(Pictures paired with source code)
□ □ □ □ □ □ □

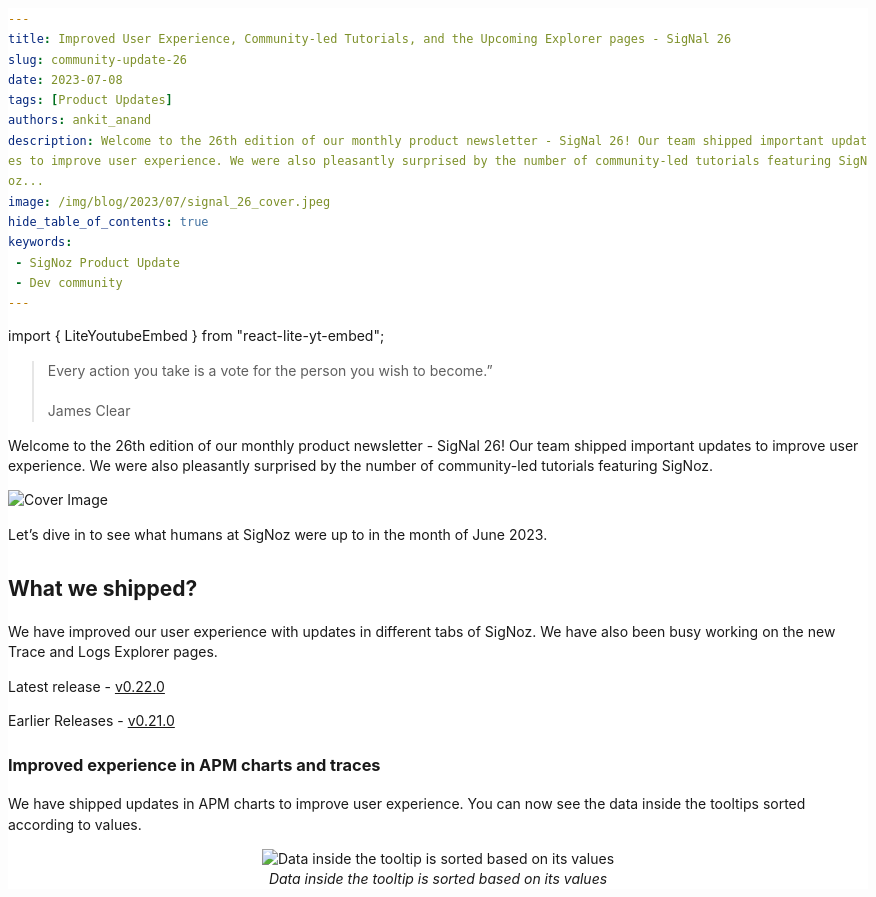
 ```yaml
---
title: Improved User Experience, Community-led Tutorials, and the Upcoming Explorer pages - SigNal 26
slug: community-update-26
date: 2023-07-08
tags: [Product Updates]
authors: ankit_anand
description: Welcome to the 26th edition of our monthly product newsletter - SigNal 26! Our team shipped important updates to improve user experience. We were also pleasantly surprised by the number of community-led tutorials featuring SigNoz...
image: /img/blog/2023/07/signal_26_cover.jpeg
hide_table_of_contents: true
keywords:
 - SigNoz Product Update
 - Dev community
---
```

import { LiteYoutubeEmbed } from "react-lite-yt-embed";

<head>
  <link rel="canonical" href="https://signoz.io/blog/community-update-26/"/>
</head>

> Every action you take is a vote for the person you wish to become.” <br></br>
> James Clear

Welcome to the 26th edition of our monthly product newsletter - SigNal 26! Our team shipped important updates to improve user experience. We were also pleasantly surprised by the number of community-led tutorials featuring SigNoz.


![Cover Image](/img/blog/2023/07/signal_26_cover.webp)

Let’s dive in to see what humans at SigNoz were up to in the month of June 2023.

## What we shipped?

We have improved our user experience with updates in different tabs of SigNoz. We have also been busy working on the new Trace and Logs Explorer pages.

Latest release - <a href = "https://github.com/SigNoz/signoz/releases/tag/v0.22.0" rel="noopener noreferrer nofollow" target="_blank" >v0.22.0</a>

Earlier Releases - <a href = "https://github.com/SigNoz/signoz/releases/tag/v0.21.0" rel="noopener noreferrer nofollow" target="_blank" >v0.21.0</a>

### Improved experience in APM charts and traces

We have shipped updates in APM charts to improve user experience. You can now see the data inside the tooltips sorted according to values. 

<figure data-zoomable align='center'>
    <img src="/img/blog/2023/07/signal_26_trace3.webp" alt="Data inside the tooltip is sorted based on its values"/>
    <figcaption><i>Data inside the tooltip is sorted based on its values</i></figcaption>
</figure>
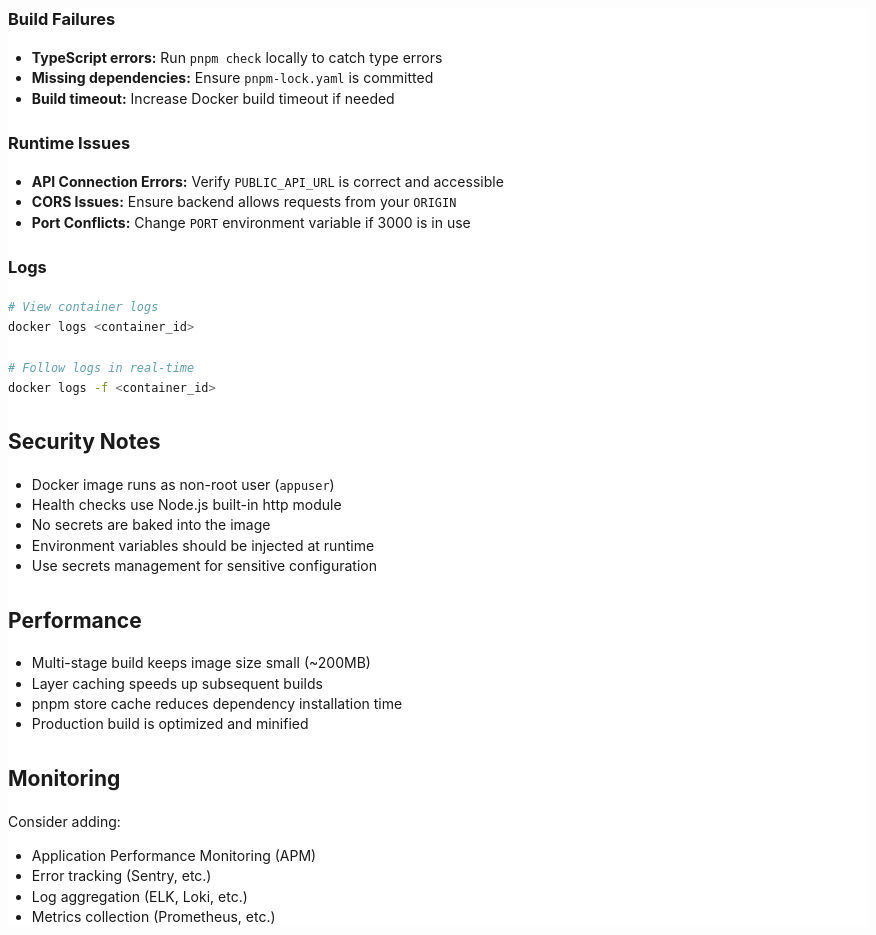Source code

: ### Build Failures

- **TypeScript errors:** Run `pnpm check` locally to catch type errors
- **Missing dependencies:** Ensure `pnpm-lock.yaml` is committed
- **Build timeout:** Increase Docker build timeout if needed

### Runtime Issues

- **API Connection Errors:** Verify `PUBLIC_API_URL` is correct and accessible
- **CORS Issues:** Ensure backend allows requests from your `ORIGIN`
- **Port Conflicts:** Change `PORT` environment variable if 3000 is in use

### Logs

```bash
# View container logs
docker logs <container_id>

# Follow logs in real-time
docker logs -f <container_id>
```

## Security Notes

- Docker image runs as non-root user (`appuser`)
- Health checks use Node.js built-in http module
- No secrets are baked into the image
- Environment variables should be injected at runtime
- Use secrets management for sensitive configuration

## Performance

- Multi-stage build keeps image size small (~200MB)
- Layer caching speeds up subsequent builds
- pnpm store cache reduces dependency installation time
- Production build is optimized and minified

## Monitoring

Consider adding:
- Application Performance Monitoring (APM)
- Error tracking (Sentry, etc.)
- Log aggregation (ELK, Loki, etc.)
- Metrics collection (Prometheus, etc.)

□ □ □ □ □ □ □

* _Directions for this task_
Show every line of the entries above where the word "Ensure" occurs.

* _Solution_
- **Missing dependencies:** Ensure `pnpm-lock.yaml` is committed
- **CORS Issues:** Ensure backend allows requests from your `ORIGIN`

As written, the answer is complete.